● Documentfragment:
⁂
Artikel
1
1
Het is verboden als brandstof te gebruiken:
-
a.
gasolie of gasolie voor de zeescheepvaart met een zwavelgehalte van meer dan 0,20%, en met ingang van 1 januari 2008 gasolie of gasolie voor de zeescheepvaart met een zwavelgehalte van meer dan 0,10%;
-
b.
zware stookolie met een zwavelgehalte van meer dan 1,00% en
-
c.
andere brandstoffen, vast, vloeibaar of gasvormig, met een zwavelgehalte van meer dan 1,2%.
2
Het is voorts verboden stoffen als bedoeld in het eerste lid in te voeren, ten verkoop aan te bieden, te verkopen of af te leveren tenzij dit geschiedt aan een persoon of met een bestemming voor een persoon,
-
a.
die de stoffen, naar redelijkerwijs moet worden aangenomen, anders dan als brandstof of niet in Nederland gebruikt;
-
b.
⁂
● Beschikbare gegevens:
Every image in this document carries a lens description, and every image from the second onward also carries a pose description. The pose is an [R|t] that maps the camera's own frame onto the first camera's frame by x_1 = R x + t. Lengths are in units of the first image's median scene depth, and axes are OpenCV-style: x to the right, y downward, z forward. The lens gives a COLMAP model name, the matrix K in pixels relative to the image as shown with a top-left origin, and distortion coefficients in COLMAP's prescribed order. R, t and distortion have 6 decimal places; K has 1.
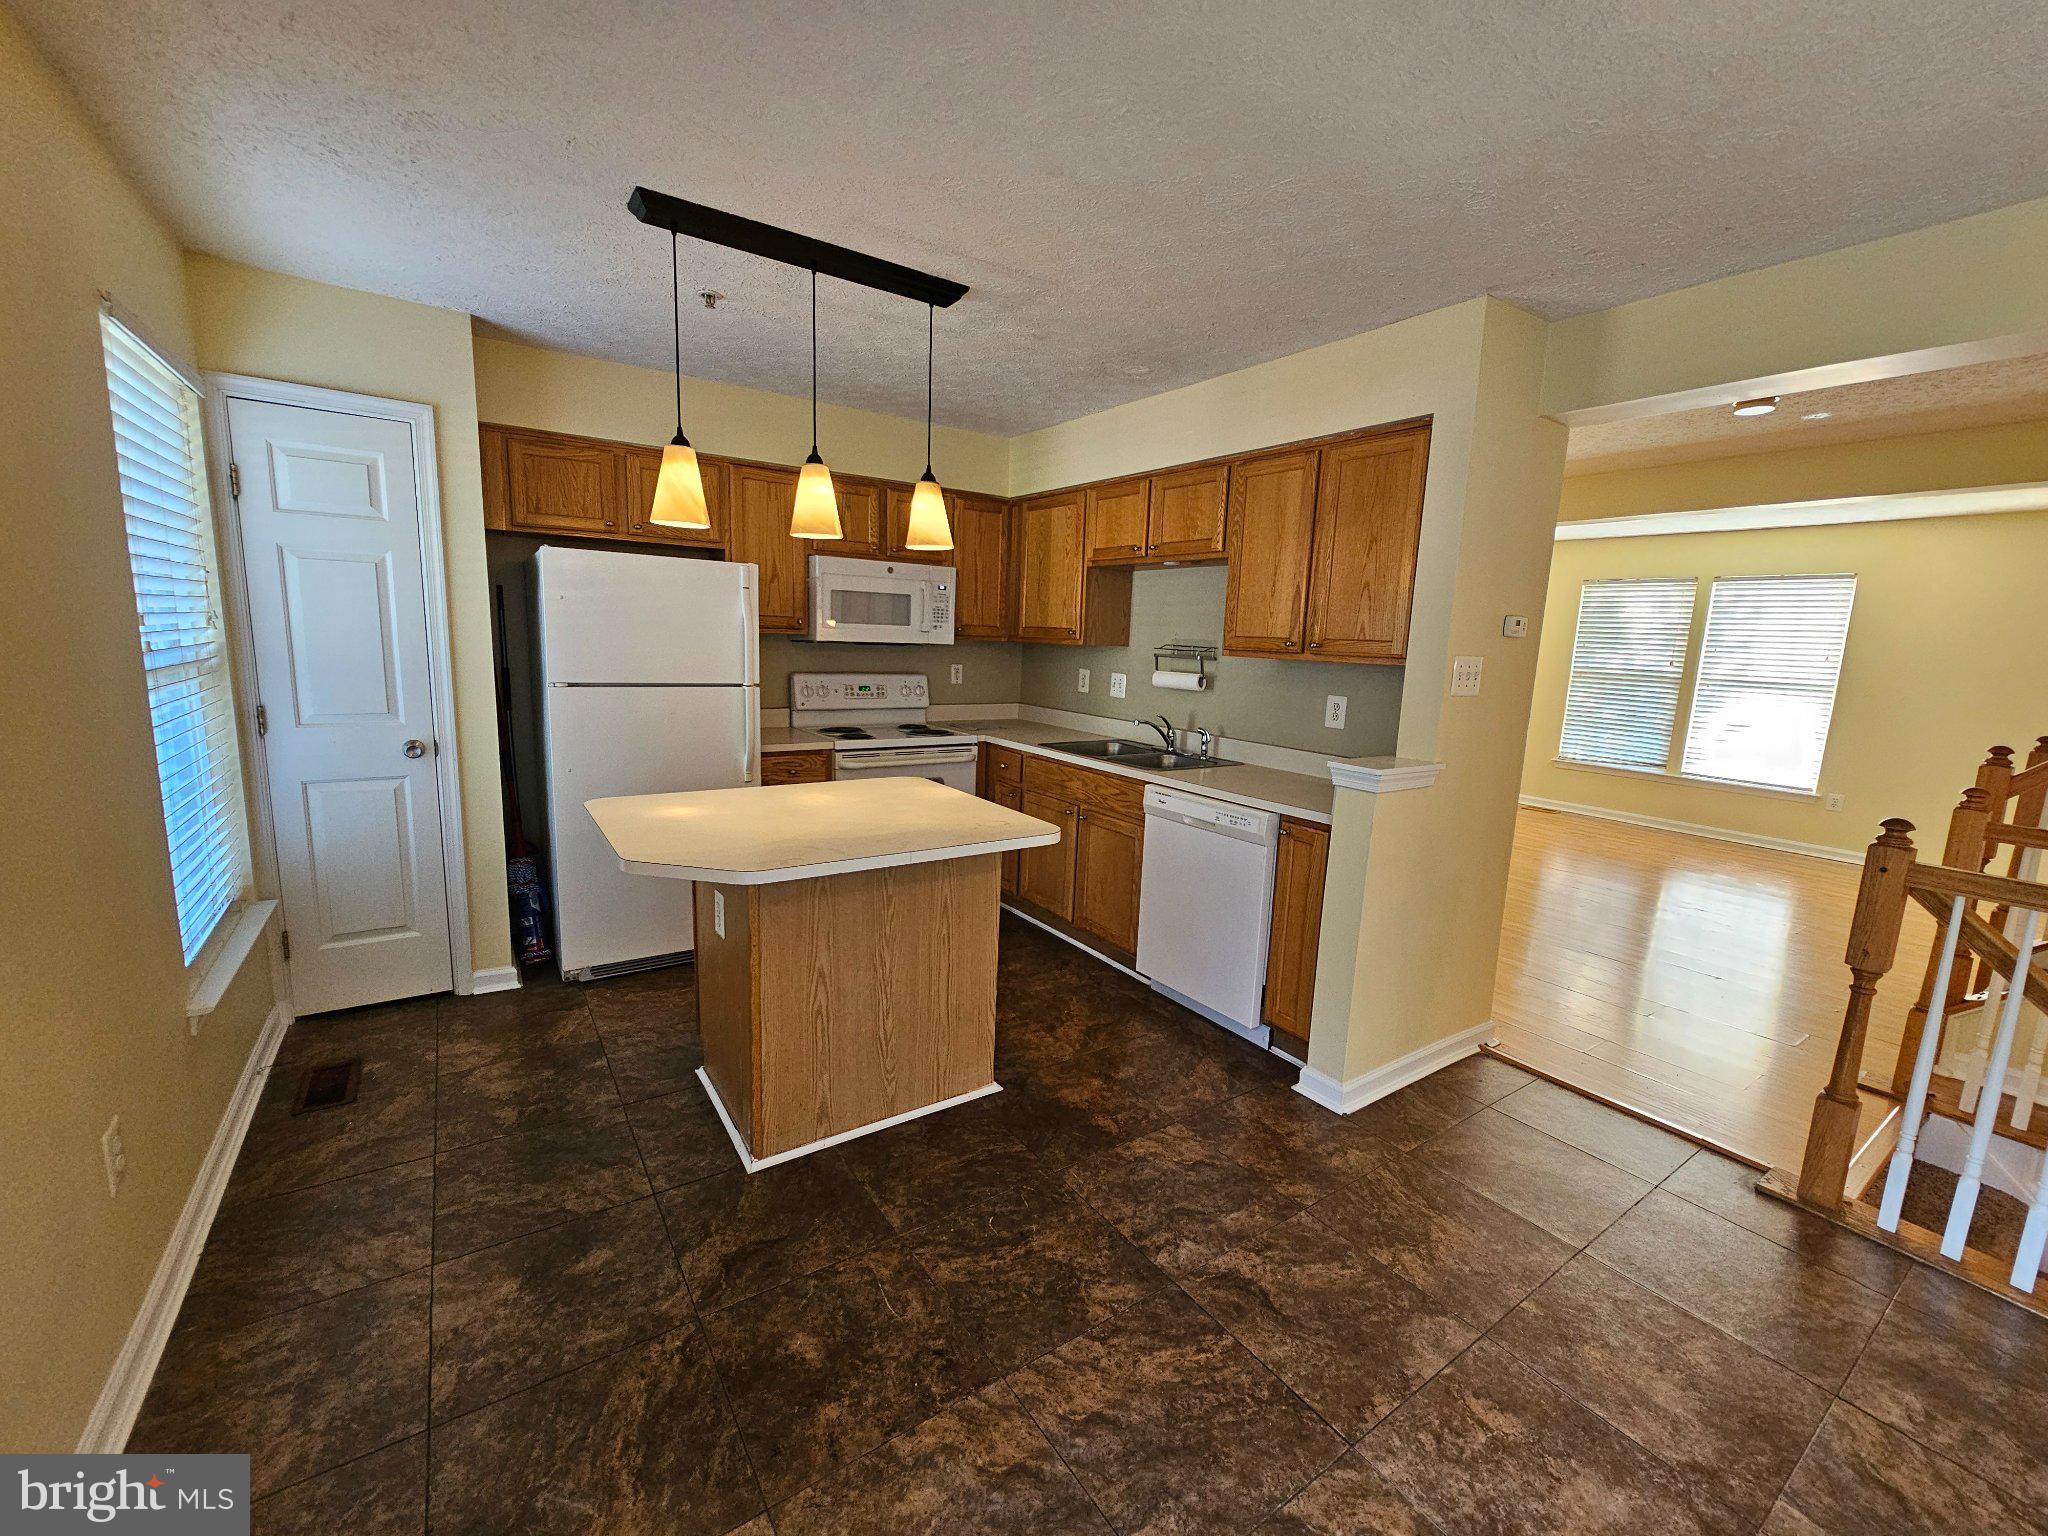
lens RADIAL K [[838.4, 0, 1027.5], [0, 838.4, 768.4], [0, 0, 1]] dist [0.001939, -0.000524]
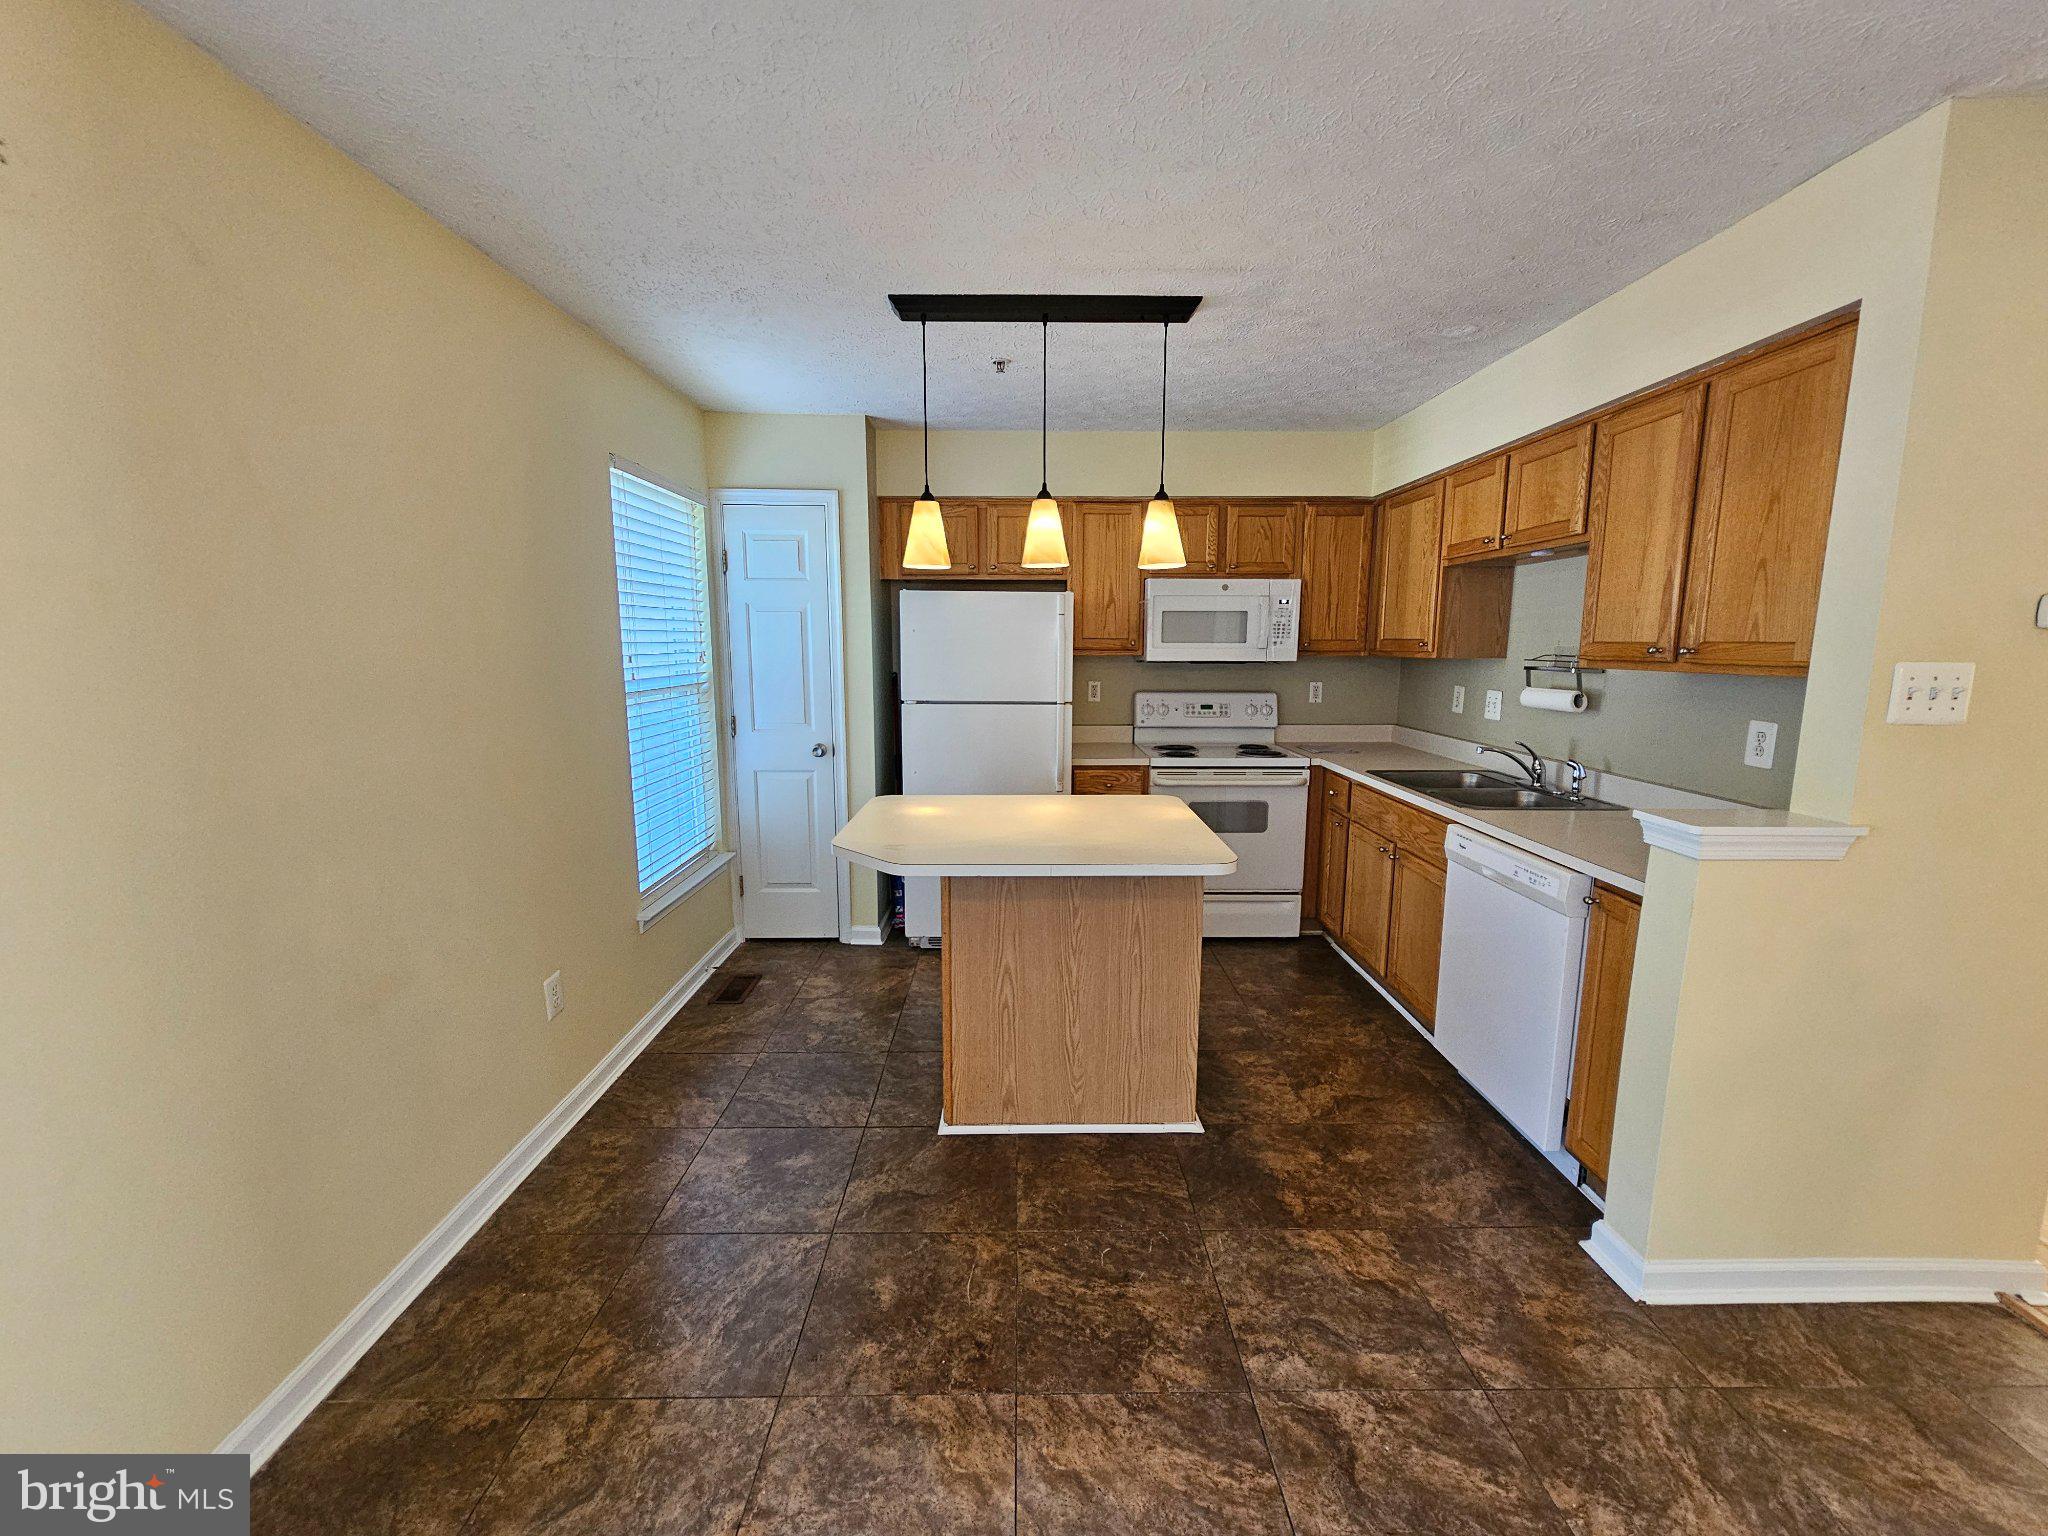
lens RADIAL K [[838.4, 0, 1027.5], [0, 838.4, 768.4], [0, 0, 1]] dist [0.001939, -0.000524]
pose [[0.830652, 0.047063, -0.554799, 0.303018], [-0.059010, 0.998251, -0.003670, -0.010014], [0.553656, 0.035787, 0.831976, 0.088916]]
⁂
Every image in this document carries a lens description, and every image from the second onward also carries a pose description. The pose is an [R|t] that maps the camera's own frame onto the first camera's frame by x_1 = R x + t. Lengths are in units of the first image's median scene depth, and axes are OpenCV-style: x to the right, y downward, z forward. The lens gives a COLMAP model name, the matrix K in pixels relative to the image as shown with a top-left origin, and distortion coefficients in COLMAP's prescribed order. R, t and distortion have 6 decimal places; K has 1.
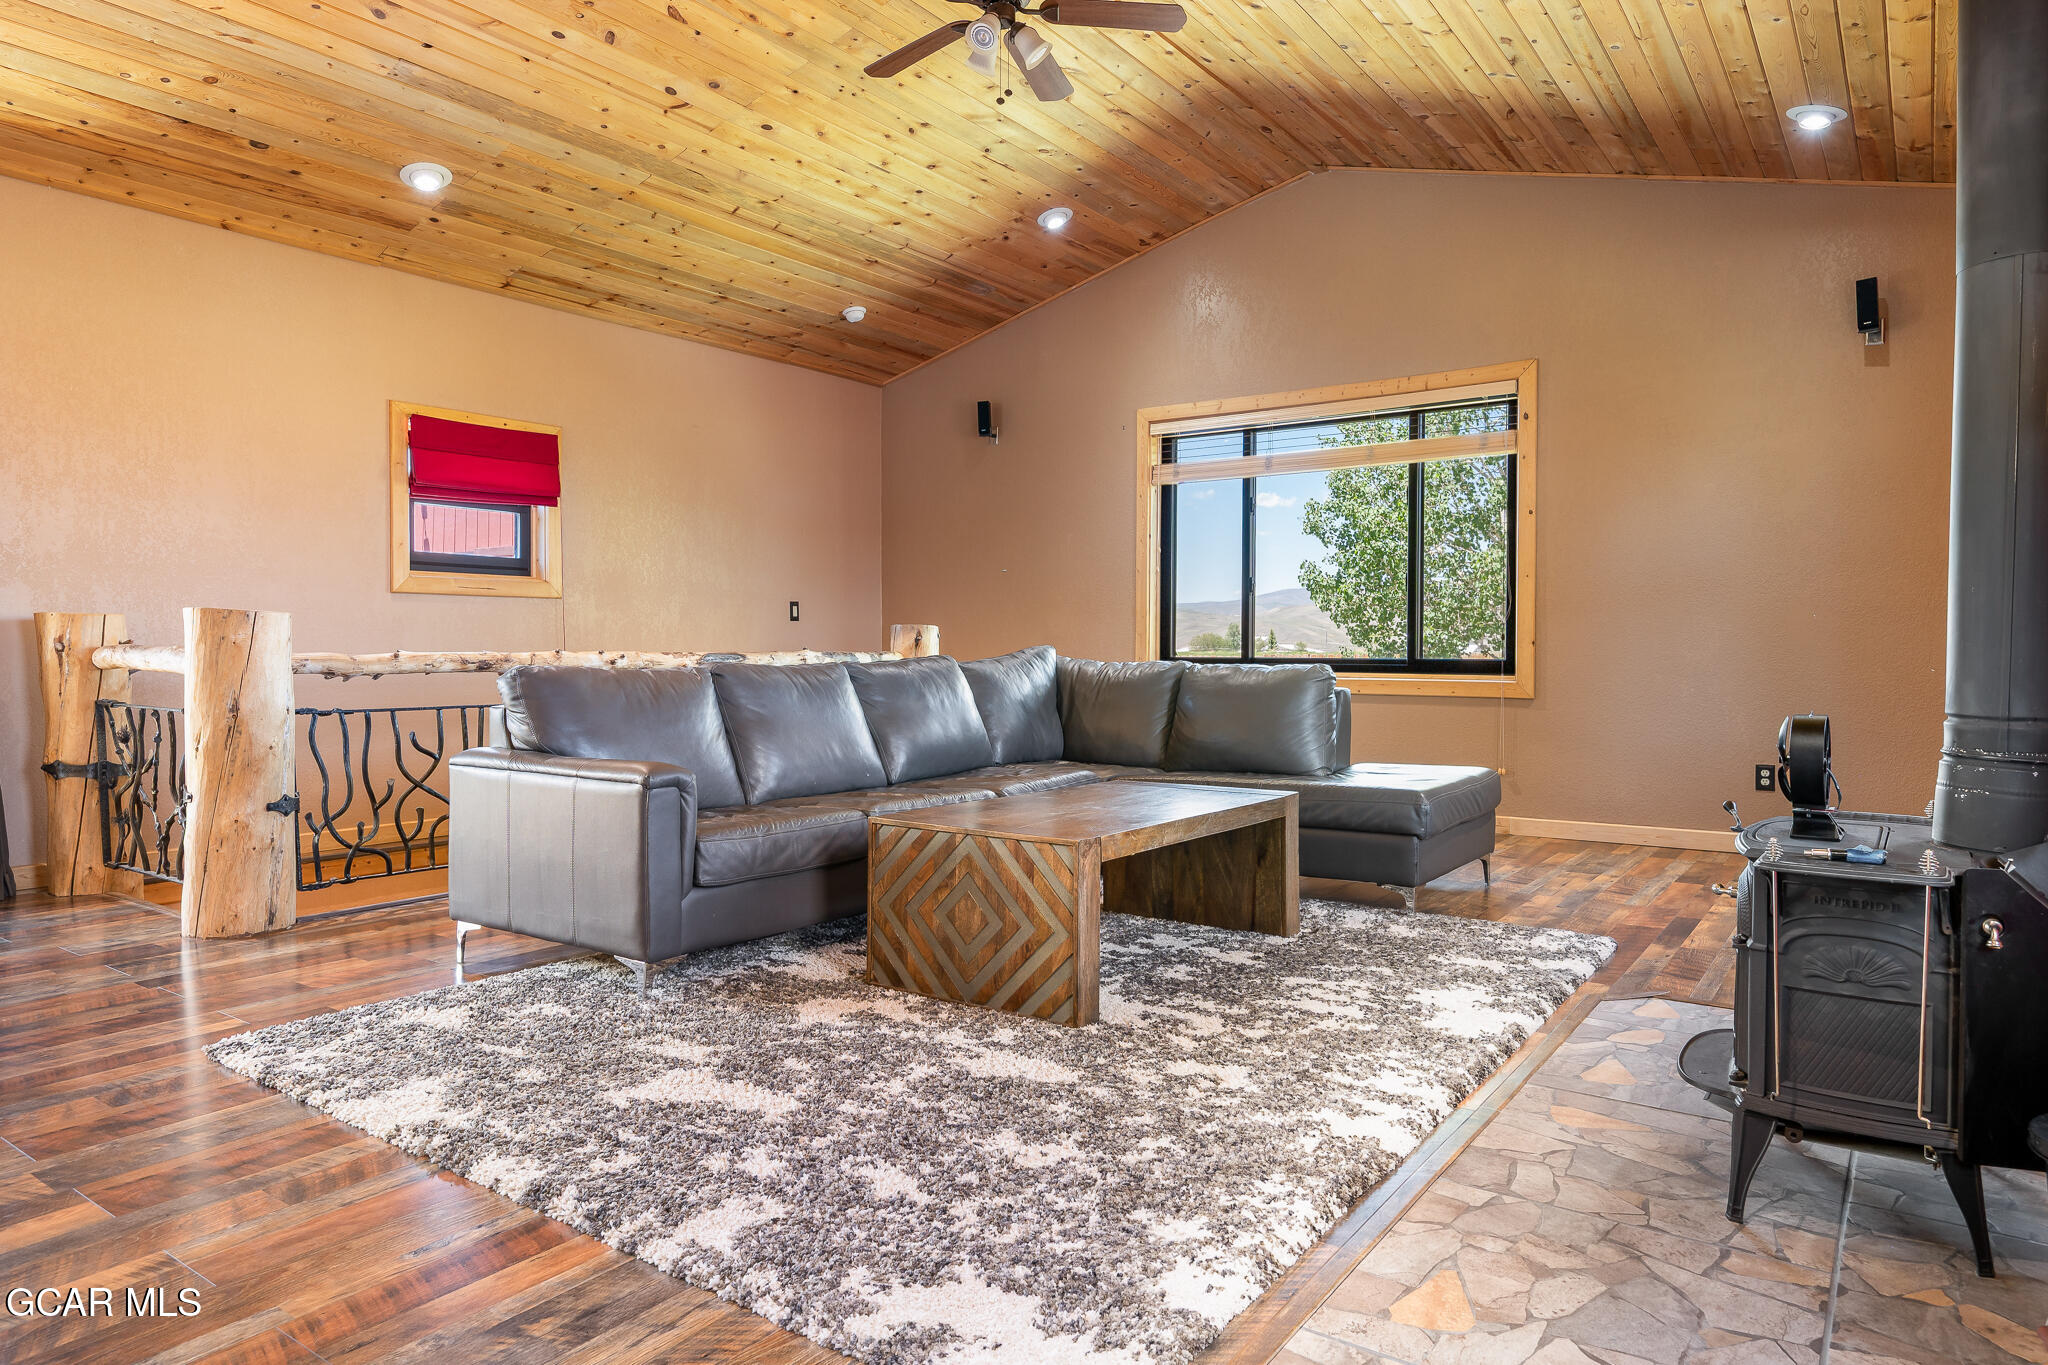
⁂
● Opdracht 1: Vervang in het wetsartikel "zware stookolie" door "zware brandstofolie" en geef het gedeelte opnieuw weer, te beginnen bij de woorden "zware stookolie met" en eindigend na "meer dan 1,2%.".
● Opdracht 2: Zet het wetsartikel over het zwavelgehalte van brandstoffen voort, aansluitend op de laatste regel die er staat.
Het materiaal staat los van het wetsartikel.

● Antwoord 1:
zware brandstofolie met een zwavelgehalte van meer dan 1,00% en
-
c.
andere brandstoffen, vast, vloeibaar of gasvormig, met een zwavelgehalte van meer dan 1,2%.

● Antwoord 2:
die op grond van een krachtens artikel 3 verleende ontheffing bevoegd is de stoffen als brandstof te gebruiken;
-
c.
die op grond van artikel 2, derde of vierde lid, bevoegd is de stoffen als brandstof te gebruiken.
3
In dit besluit en de daarop berustende bepalingen wordt verstaan onder:
-
a.
GN-code: code als bedoeld in de verordening (EEG) nr. 2658/87 van de Raad van de Europese Gemeenschappen van 23 juli 1987 met betrekking tot de tarief- en statistieknomenclatuur en het gemeenschappelijk douanetarief (PbEG L 256), als geldend op 11 mei 1999;
-
b.
ASTM-methode: methode van de American Society for Testing and Materials, zoals omschreven in de uitgave van 1976 van de standaarddefinities en specificaties voor olieproducten en smeermiddelen;
-
c.
ISO-norm: norm van de International Organisation for Standardization;
-
d.
gasolie:
-
1°.
een uit aardolie verkregen vloeibare brandstof die onder GN-code 2710 00 67 of 2710 00 68 valt, of
-
2°.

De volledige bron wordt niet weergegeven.